Bruno Will Be Less Succesful Than Borat, Here’s Why


ex_bruno

Bruno Review

Watching Bruno I felt the strange sensation of failure wafting off of it, at least in how it affected me personally.

And if anything I am a pretty strong target audience. I’m not easily shocked by homosexual imagery and I love Borat, so Baron Cohen’s humor certainly doesn’t really offend me.

But for some reason Bruno just could not keep me laughing. Here’s my analysis on a critical level of why.

Structure

In Borat Cohen played a racist Kazakhi journalist, and was so over-the-top overtly racist he made other seemingly normal people let their guards down and expose themselves as racist too.
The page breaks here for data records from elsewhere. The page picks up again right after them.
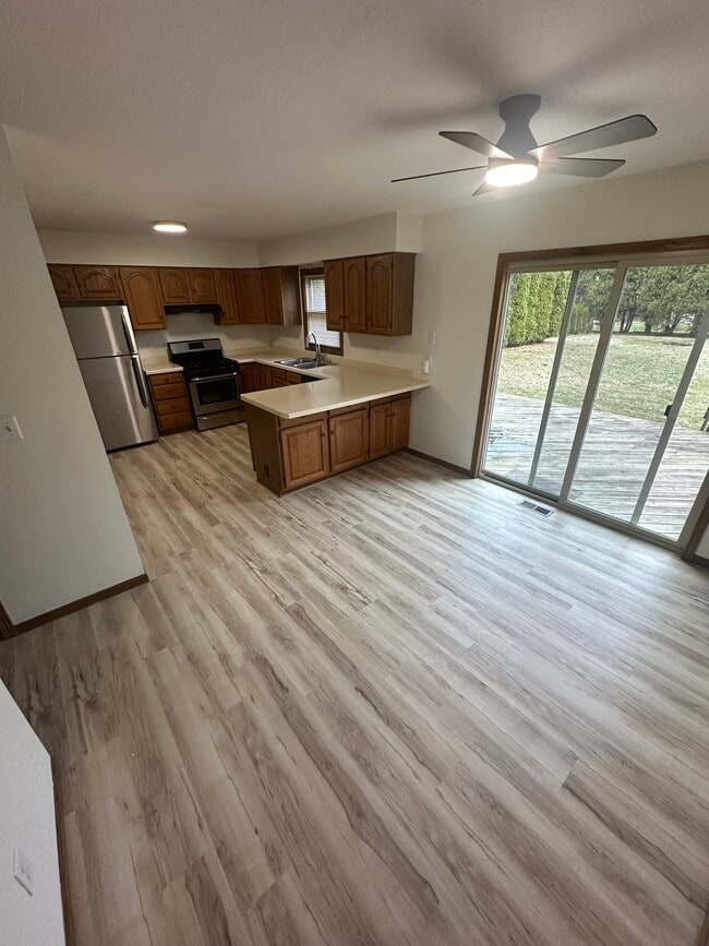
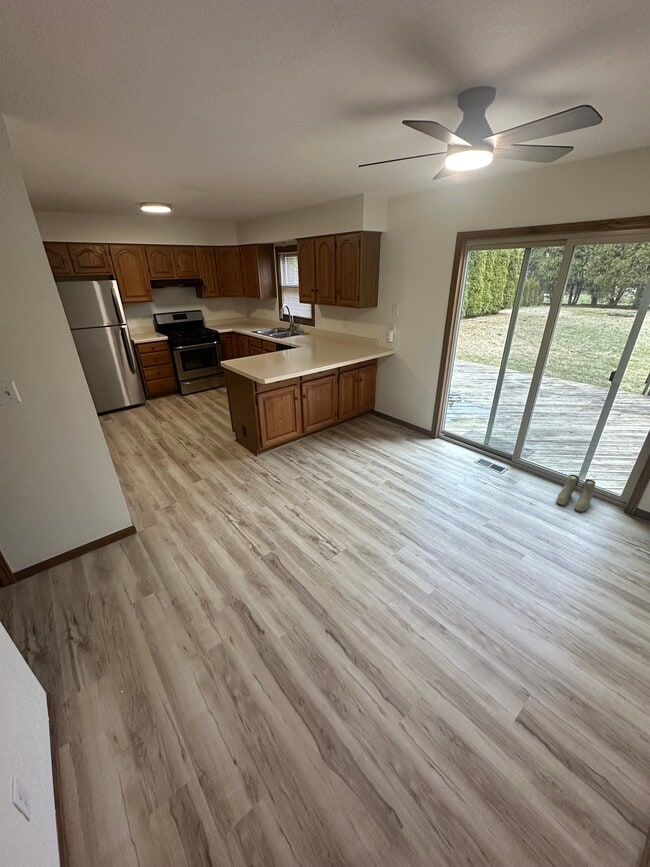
+ boots [555,474,596,513]
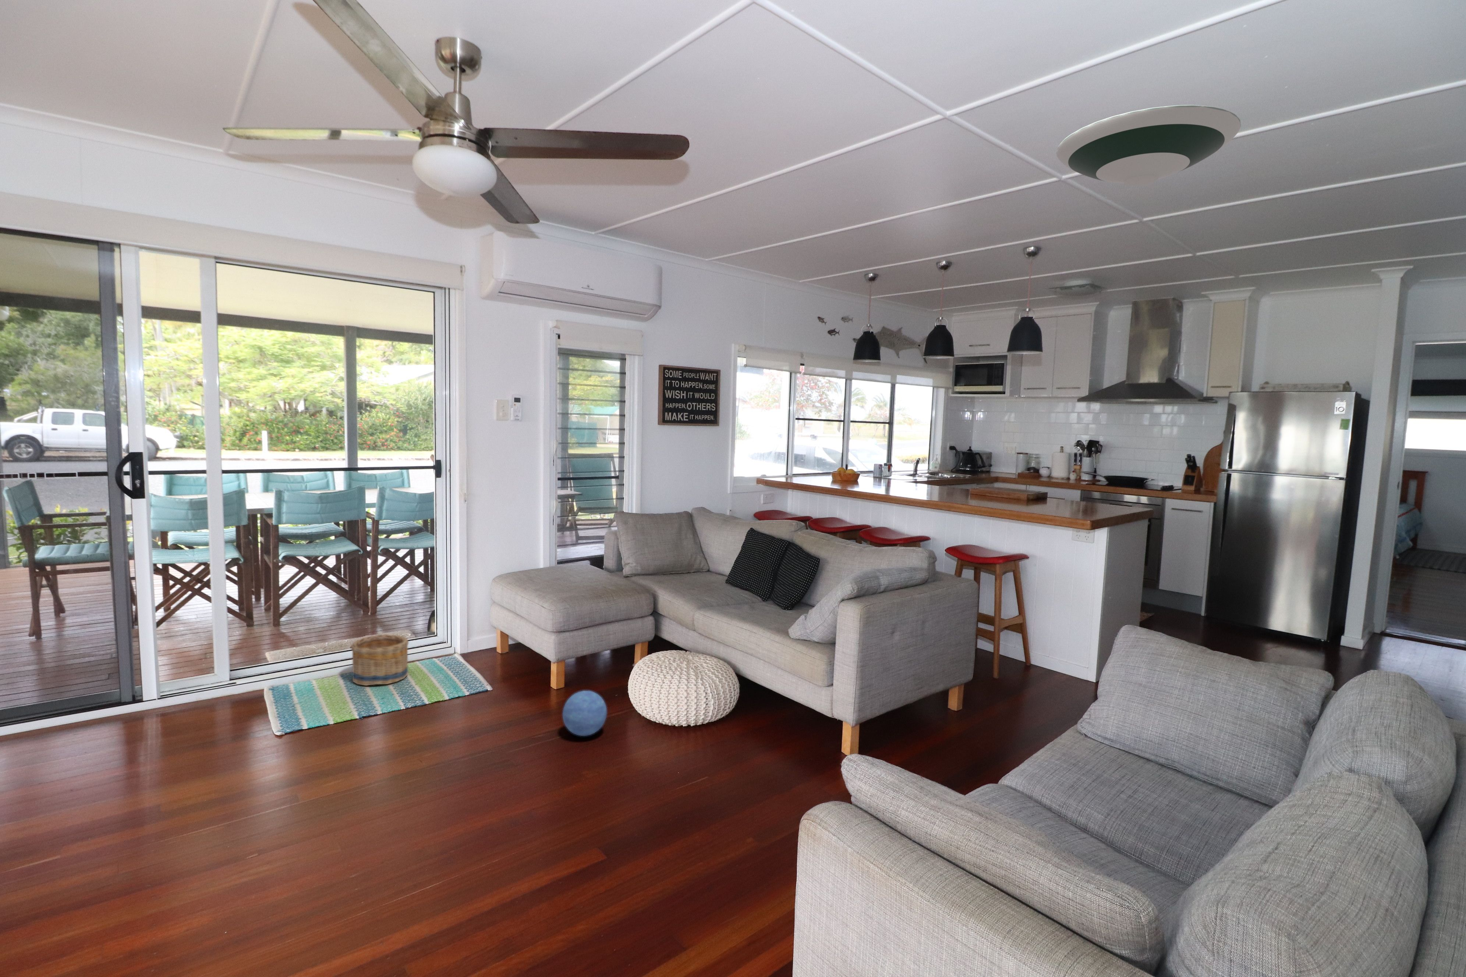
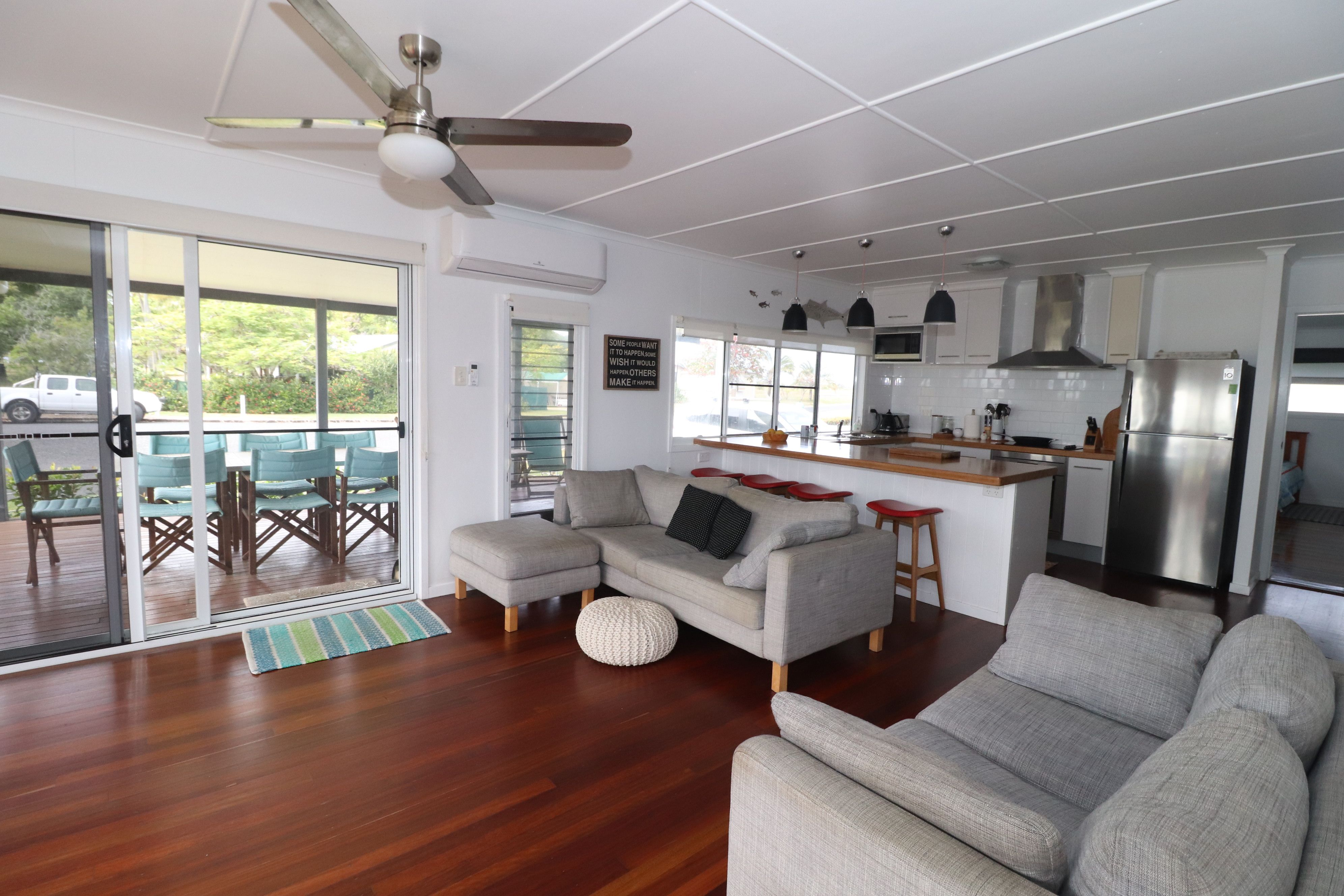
- ball [562,690,608,736]
- basket [351,635,409,686]
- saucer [1056,105,1241,186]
Today, in a modern America we don’t expect people to overtly express racist sentiments. If I go to a gun shop and ask “What’s the best gun to kill a Jew?” I don’t expect the salesman to casually respond with a gun type.
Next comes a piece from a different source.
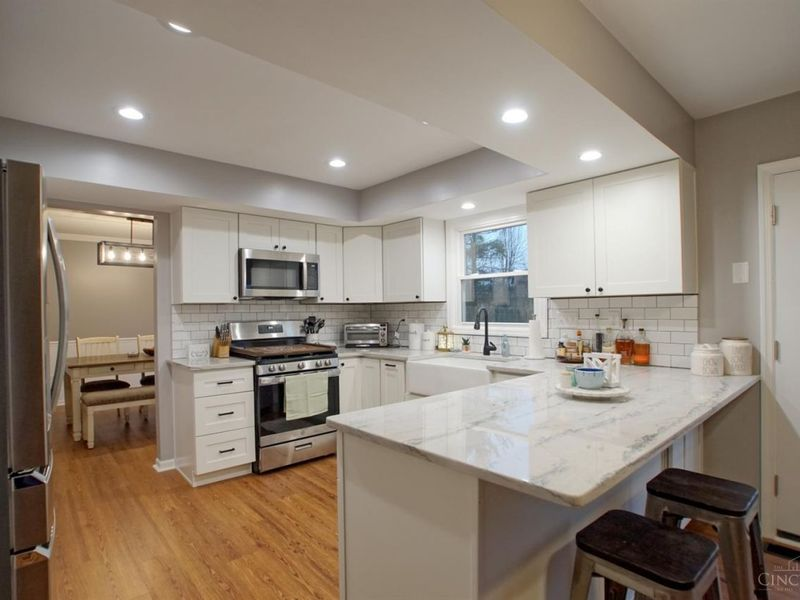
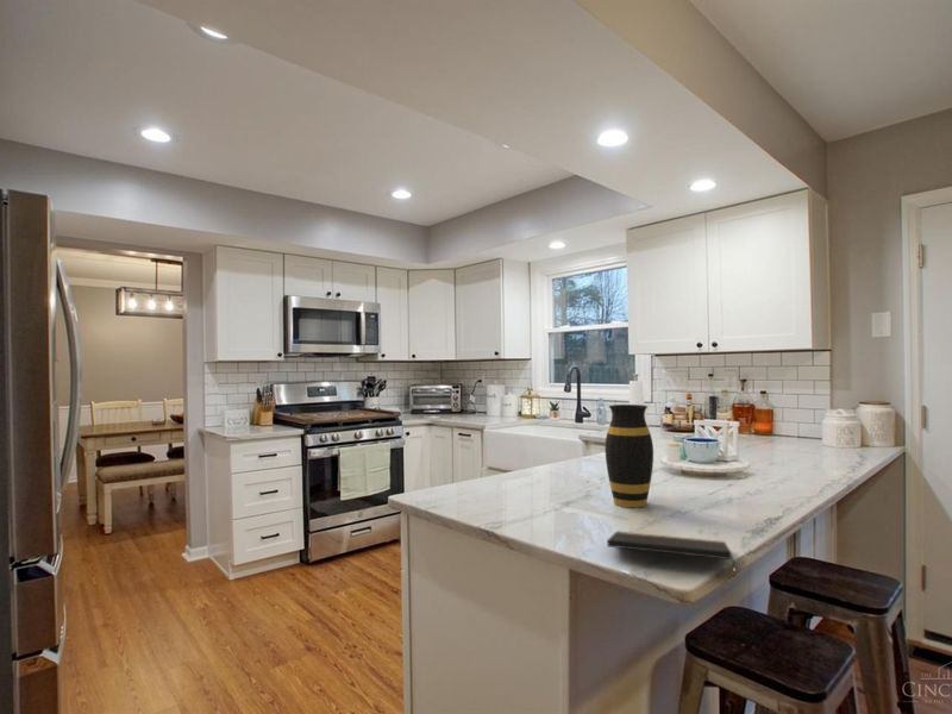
+ vase [605,403,654,508]
+ notepad [607,531,737,576]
But in Borat that’s exactly what happened.

In Bruno the titular character tries to draw laughs often by just being almost confrontationally homosexual, visiting another man’s tent naked at 3 in the morning or walking through an anti-gay rally tied to another nude man, for example.

Now we all know what’s going to happen when he does that. So what’s funny about that?

Reasonable Responses

You get the feeling the film expects you to look at Ron Paul, who reacts to Bruno stripping in front of him by saying he’s queer and leaving, and think oh isn’t he a homophobe.
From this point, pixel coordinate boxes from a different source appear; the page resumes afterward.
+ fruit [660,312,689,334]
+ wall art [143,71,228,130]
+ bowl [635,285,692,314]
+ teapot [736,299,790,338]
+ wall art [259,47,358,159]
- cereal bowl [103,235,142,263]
But is it really that homophobic to say, he’s queer (obviously truthful to Ron Paul in that situation) and that he’s leaving? He didn’t use the 3 letter derogatory term, though I don’t know what people in the homosexual community feel about being called queer.

The point is, if you ambush someone like that it’s not that unreasonable for them to respond that way. He didn’t expose some shocking homophobia in Ron Paul. Ditto for the scene out hunting where Bruno repeatedly approaches another hunter’s tent in the night, what exactly did he think was going to happen?

Does it make someone a homophobe if they get upset for being woken up at 2 and 3 am to have sexual advances made on them?

Later on in the story Bruno tries to go straight and some of the same eliciting homophobia structure (like in Borat except with racism) shows up, and it is funny (how do I defend myself from a homosexual? he asks this of a martial arts expert). But this is the exception.

Familiarity

Cohen’s approach is also no longer novel to theatregoers, and it’s very noticeable the film follows a similar plot structure to Borat.

So that takes away some appeal as well.

Likeability

Borat was endearing. He was naive, which is a character trait people tend to like.

Bruno is self-absorbed and selfish. Not as endearing.

High Points

There are some genuinely funny bits in Bruno though.

definite spoilers

-The picture of the crucified baby with other little babies below is absolutely hilarious, I’m sure it’s insanely offensive to some people but it is extremely funny.

-The preceeding bit where Bruno interviews baby moms and asks if they are ok with their baby getting lipo, or appearing pushing another baby into an oven, is funny and disturbing.

-Also when he mixes up Hamas and Hummus is hysterical.

Respect

Sacha Baron Cohen literally sat across from a terrorist group leader and told him Osama looked like a dirty Santa (or a homeless Santa? I can’t recall the exact wording).

That is crazy. I can’t believe he was not shot, along with the entire camera crew.

The man knows no fear.

It must have been extremely difficult to do this entire movie and I give Cohen a lot of respect.

Finale

I have mixed feelings on the end of Bruno. It definitely works as satire, but again it’s so expected it loses some comedic value. No need to go into it in detail, if you’ve seen the film you know exactly what I mean. Let’s just say it involves a fight ring and something that is definitely not a fight.

Box Office

Bruno has already witnessed some sharp drops and it’s only been out since Friday.

I think the reason why is people aren’t finding it funny. I don’t think audiences are just dumb or homophobic, I genuinely think the film is not that funny, and the comparative lack of success I predict it will have down the road is the result of that.